■ **Given entries**:
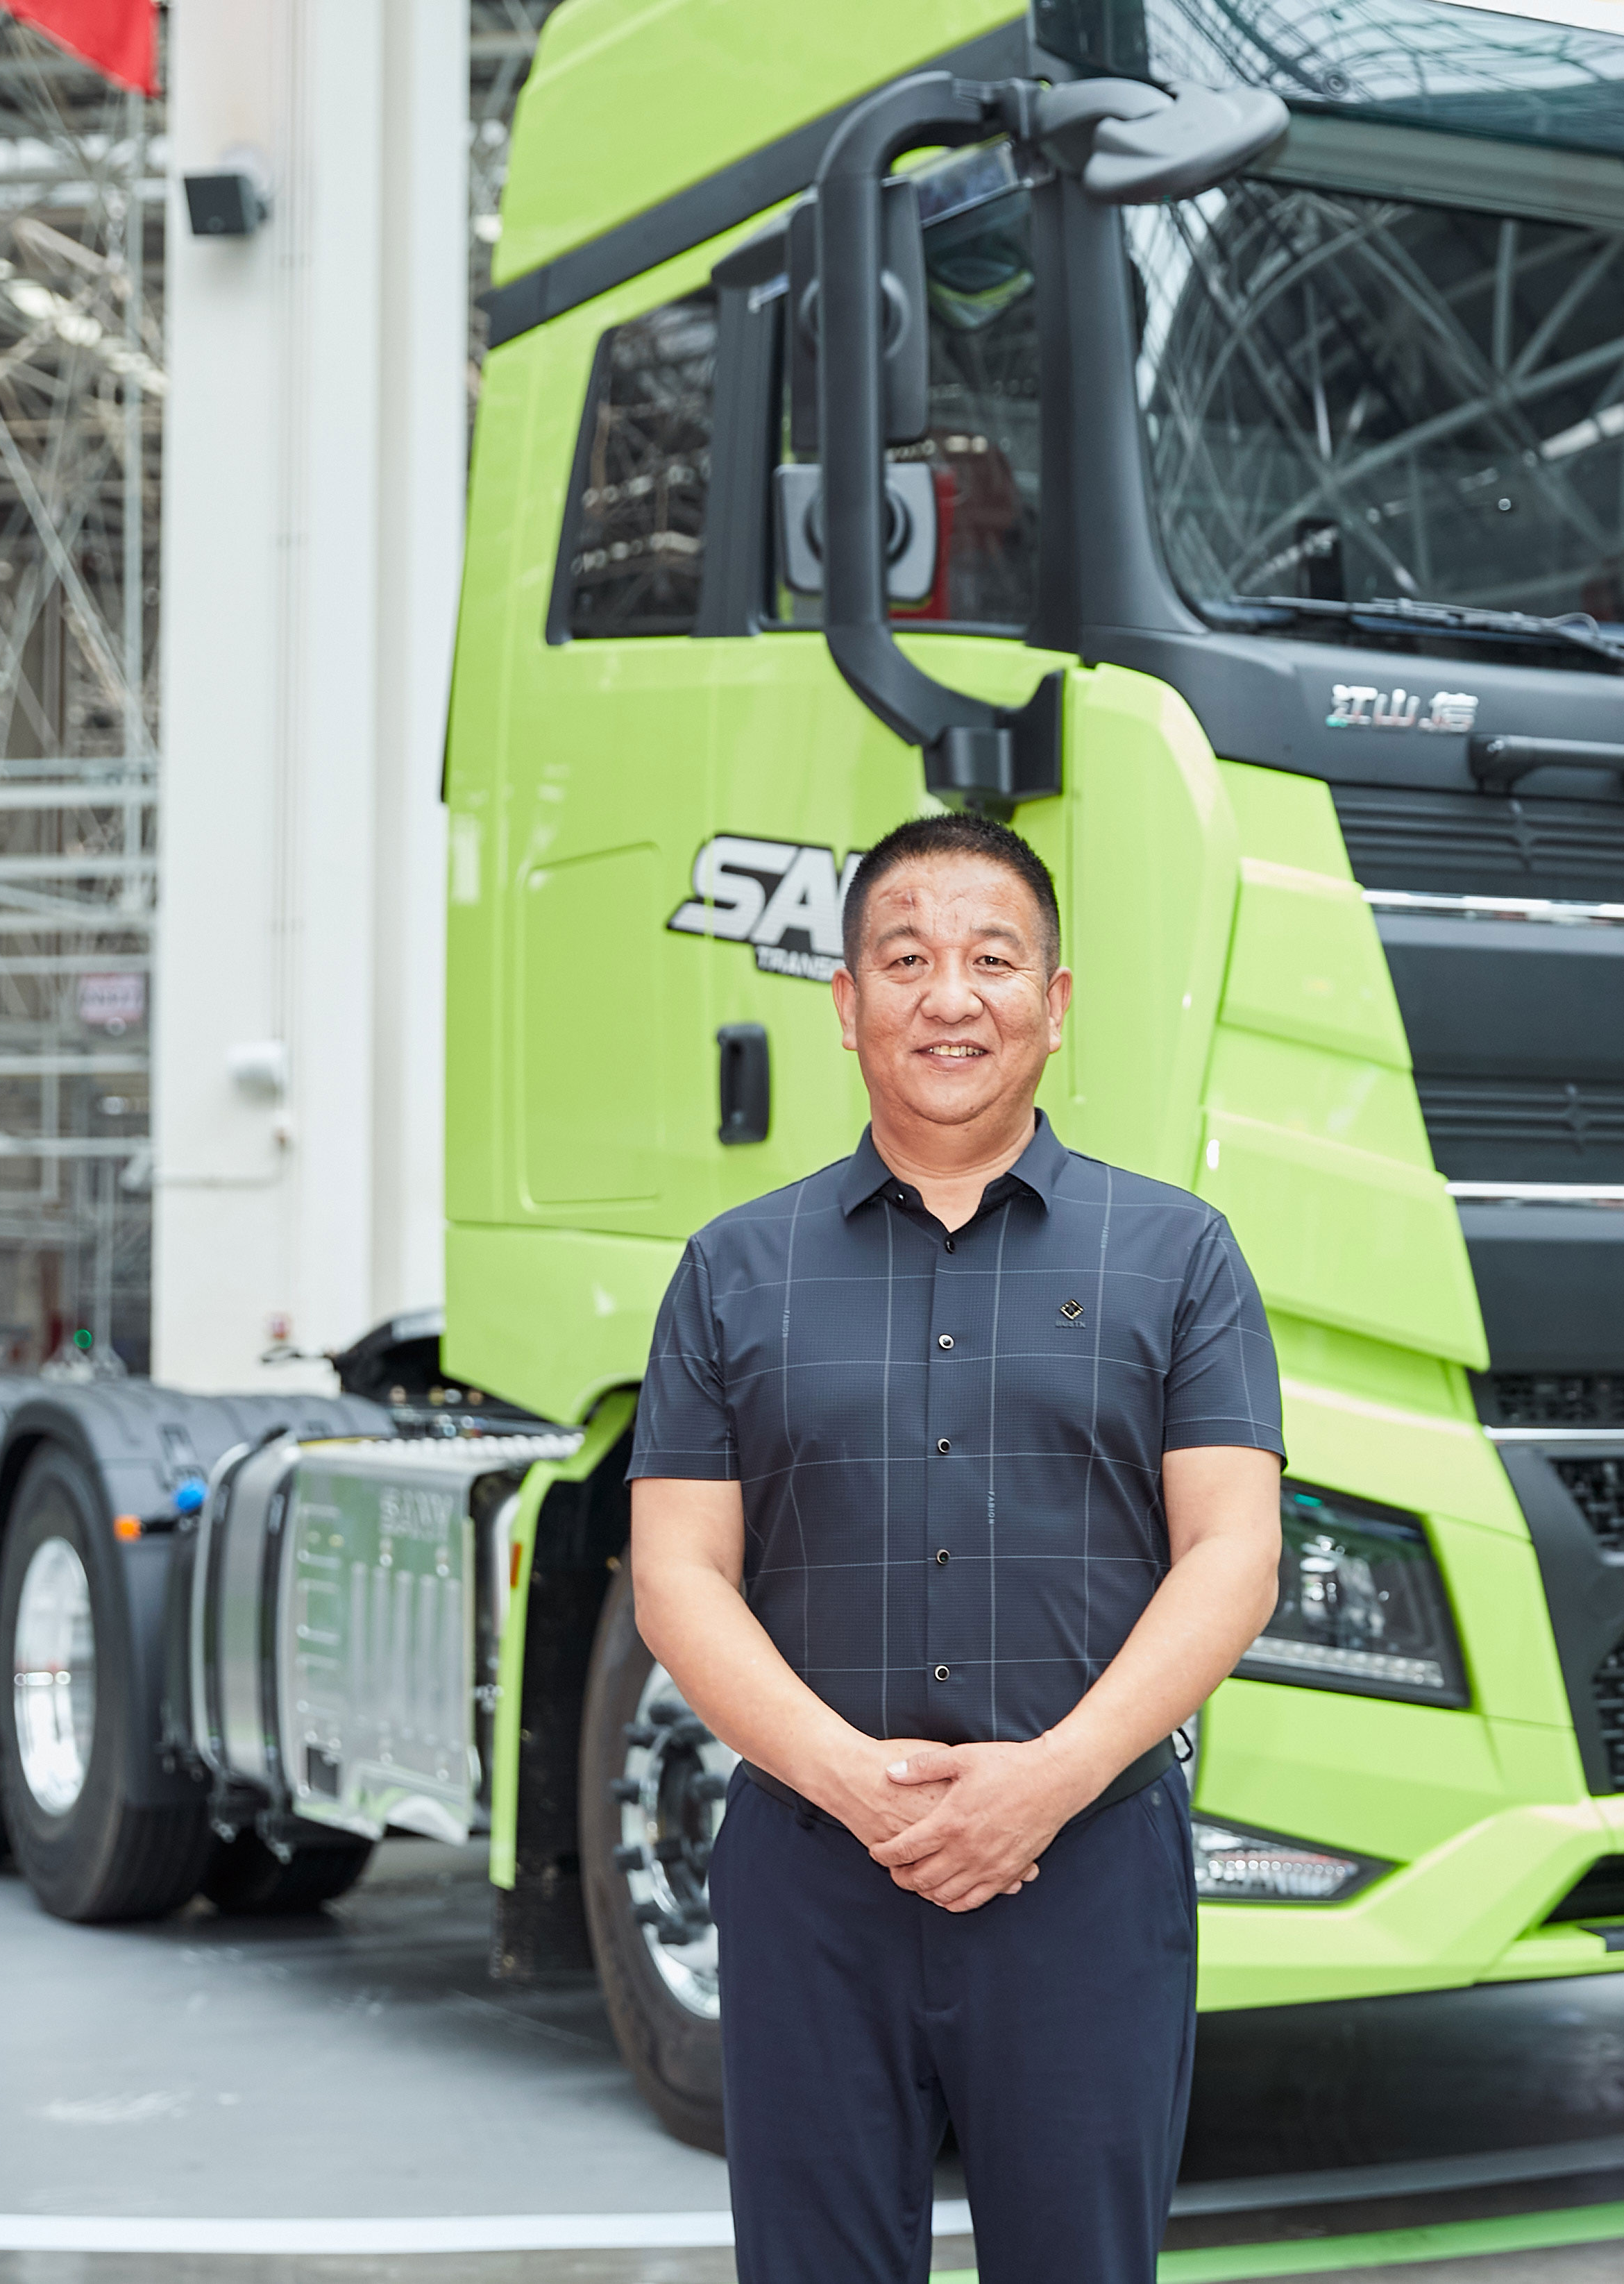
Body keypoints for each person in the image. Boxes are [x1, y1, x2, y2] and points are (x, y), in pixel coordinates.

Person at [625, 809, 1287, 2282]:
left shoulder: (1178, 1256)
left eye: (993, 959)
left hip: (1086, 1865)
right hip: (811, 1869)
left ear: (1054, 1003)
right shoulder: (733, 1269)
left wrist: (1050, 1779)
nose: (950, 995)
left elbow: (1233, 1554)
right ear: (845, 1000)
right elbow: (676, 1573)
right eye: (906, 957)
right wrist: (849, 1779)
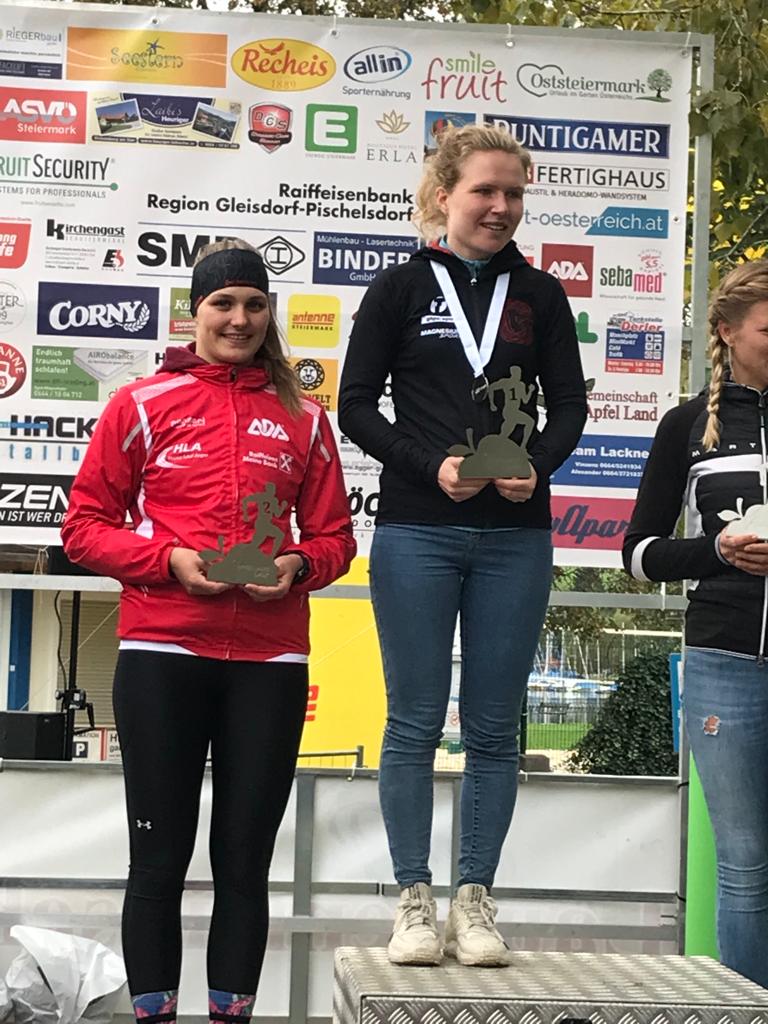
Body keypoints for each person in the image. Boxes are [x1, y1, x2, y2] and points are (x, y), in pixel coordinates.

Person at [61, 239, 355, 1024]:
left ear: (269, 315)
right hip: (162, 649)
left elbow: (335, 539)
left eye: (255, 304)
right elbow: (84, 528)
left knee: (244, 865)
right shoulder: (141, 404)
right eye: (223, 304)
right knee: (157, 861)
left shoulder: (304, 417)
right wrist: (169, 561)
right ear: (195, 314)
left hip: (269, 659)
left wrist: (296, 564)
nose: (240, 319)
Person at [338, 124, 587, 966]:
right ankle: (414, 901)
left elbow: (570, 407)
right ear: (444, 194)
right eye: (485, 190)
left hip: (515, 535)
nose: (501, 207)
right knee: (413, 721)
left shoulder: (541, 295)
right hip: (417, 528)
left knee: (493, 727)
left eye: (514, 193)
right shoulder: (399, 287)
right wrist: (427, 465)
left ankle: (474, 900)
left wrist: (537, 467)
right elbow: (356, 404)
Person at [623, 259, 768, 989]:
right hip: (724, 662)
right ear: (727, 332)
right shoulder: (685, 425)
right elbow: (639, 555)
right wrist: (718, 550)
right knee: (745, 860)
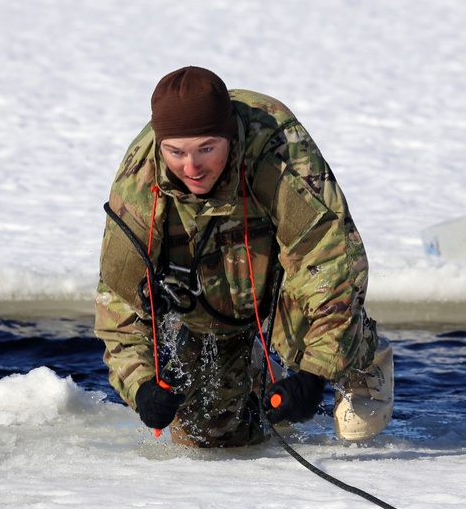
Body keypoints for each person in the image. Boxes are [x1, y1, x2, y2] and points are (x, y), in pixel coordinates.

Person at [95, 66, 393, 448]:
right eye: (176, 152)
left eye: (206, 149)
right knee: (211, 436)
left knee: (311, 320)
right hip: (211, 295)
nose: (191, 167)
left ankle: (363, 358)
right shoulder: (139, 185)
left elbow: (330, 263)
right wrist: (140, 386)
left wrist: (315, 374)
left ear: (229, 137)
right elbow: (118, 307)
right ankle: (253, 374)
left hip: (282, 278)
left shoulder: (278, 152)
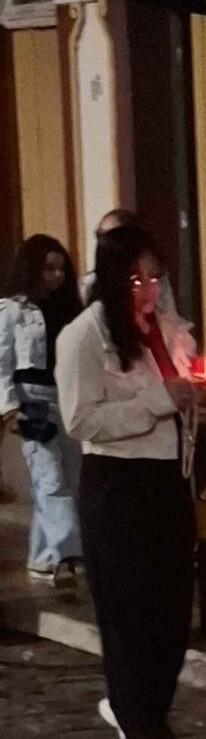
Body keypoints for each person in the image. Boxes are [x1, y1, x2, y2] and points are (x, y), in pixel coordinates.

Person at [57, 222, 206, 739]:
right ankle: (146, 736)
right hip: (117, 484)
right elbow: (81, 419)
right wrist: (158, 400)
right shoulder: (84, 336)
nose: (148, 289)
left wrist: (196, 400)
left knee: (171, 613)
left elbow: (177, 399)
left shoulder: (167, 329)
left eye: (155, 276)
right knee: (128, 612)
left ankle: (143, 711)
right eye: (135, 279)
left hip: (170, 479)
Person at [0, 232, 84, 594]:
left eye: (61, 268)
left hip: (67, 398)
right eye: (49, 268)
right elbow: (2, 363)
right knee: (49, 478)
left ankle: (43, 557)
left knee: (71, 477)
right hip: (33, 399)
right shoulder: (12, 310)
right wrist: (9, 408)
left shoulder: (70, 310)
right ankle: (68, 553)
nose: (57, 275)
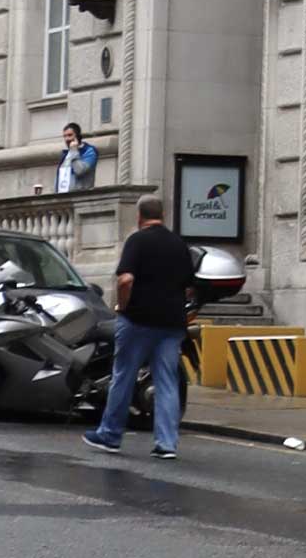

■ **Problem to work on**:
An exact repetition of all the records above is required, excluding the pictures.

■ **Expected answer**:
Body keypoints for each person in the image. Boxes are [x1, y1, x2, y2] and points are (x, y), in pixel coordinates.

Person at [625, 809, 1287, 2282]:
left shoulder: (1178, 1256)
left eye: (993, 959)
left hip: (1086, 1865)
right hip: (811, 1869)
left ear: (1054, 1003)
right shoulder: (733, 1269)
left wrist: (1050, 1779)
nose: (950, 995)
left elbow: (1233, 1554)
right ear: (845, 1000)
right elbow: (676, 1573)
right eye: (906, 957)
right wrist: (849, 1779)
Body keypoints for each person in the image. Boxes are [x1, y1, x2, y2] and points are (x, y), in pixel coordinates.

Person at [61, 239, 355, 1024]:
left ear: (269, 315)
right hip: (162, 649)
left elbow: (335, 539)
left eye: (255, 304)
right elbow: (84, 528)
left knee: (244, 865)
right shoulder: (141, 404)
right eye: (223, 304)
right knee: (157, 861)
left shoulder: (304, 417)
right wrist: (169, 561)
right ear: (195, 314)
left hip: (269, 659)
left wrist: (296, 564)
nose: (240, 319)
Person at [338, 124, 587, 966]:
right ankle: (414, 901)
left elbow: (570, 407)
right ear: (444, 194)
right eye: (485, 190)
left hip: (515, 535)
nose: (501, 207)
right knee: (413, 721)
left shoulder: (541, 295)
right hip: (417, 528)
left knee: (493, 727)
left eye: (514, 193)
right shoulder: (399, 287)
right wrist: (427, 465)
left ankle: (474, 900)
left wrist: (537, 467)
right elbow: (356, 404)
Person at [623, 259, 768, 989]:
right hip: (724, 662)
right ear: (727, 332)
right shoulder: (685, 425)
right elbow: (639, 555)
right wrist: (718, 550)
right knee: (745, 860)
Body keypoints for each person in the image. Boxes are [x1, y1, x2, y2] and points are (x, y), in pixel coordinates.

Person at [95, 66, 393, 448]:
right eye: (176, 152)
left eye: (206, 149)
right knee: (211, 436)
left knee: (311, 320)
right hip: (211, 295)
nose: (191, 167)
left ankle: (363, 358)
right shoulder: (139, 185)
left elbow: (330, 263)
right wrist: (140, 386)
left wrist: (315, 374)
left ear: (229, 137)
right elbow: (118, 307)
right ankle: (253, 374)
left hip: (282, 278)
left shoulder: (278, 152)
Body keypoints for each person in the image. Boxes are [x1, y1, x2, y2] and points are (x, y), in pixel coordinates.

Person at [57, 222, 206, 739]:
right ankle: (146, 736)
right hip: (117, 484)
right elbow: (81, 419)
right wrist: (158, 400)
right shoulder: (84, 336)
nose: (148, 289)
left wrist: (196, 400)
left knee: (171, 613)
left elbow: (177, 399)
left shoulder: (167, 329)
left eye: (155, 276)
right knee: (128, 612)
left ankle: (143, 711)
right eye: (135, 279)
left hip: (170, 479)
Person at [0, 232, 84, 594]:
left eye: (61, 268)
left hip: (67, 398)
right eye: (49, 268)
right elbow: (2, 363)
right knee: (49, 478)
left ankle: (43, 557)
left knee: (71, 477)
right hip: (33, 399)
right shoulder: (12, 310)
right wrist: (9, 408)
left shoulder: (70, 310)
right ankle: (68, 553)
nose: (57, 275)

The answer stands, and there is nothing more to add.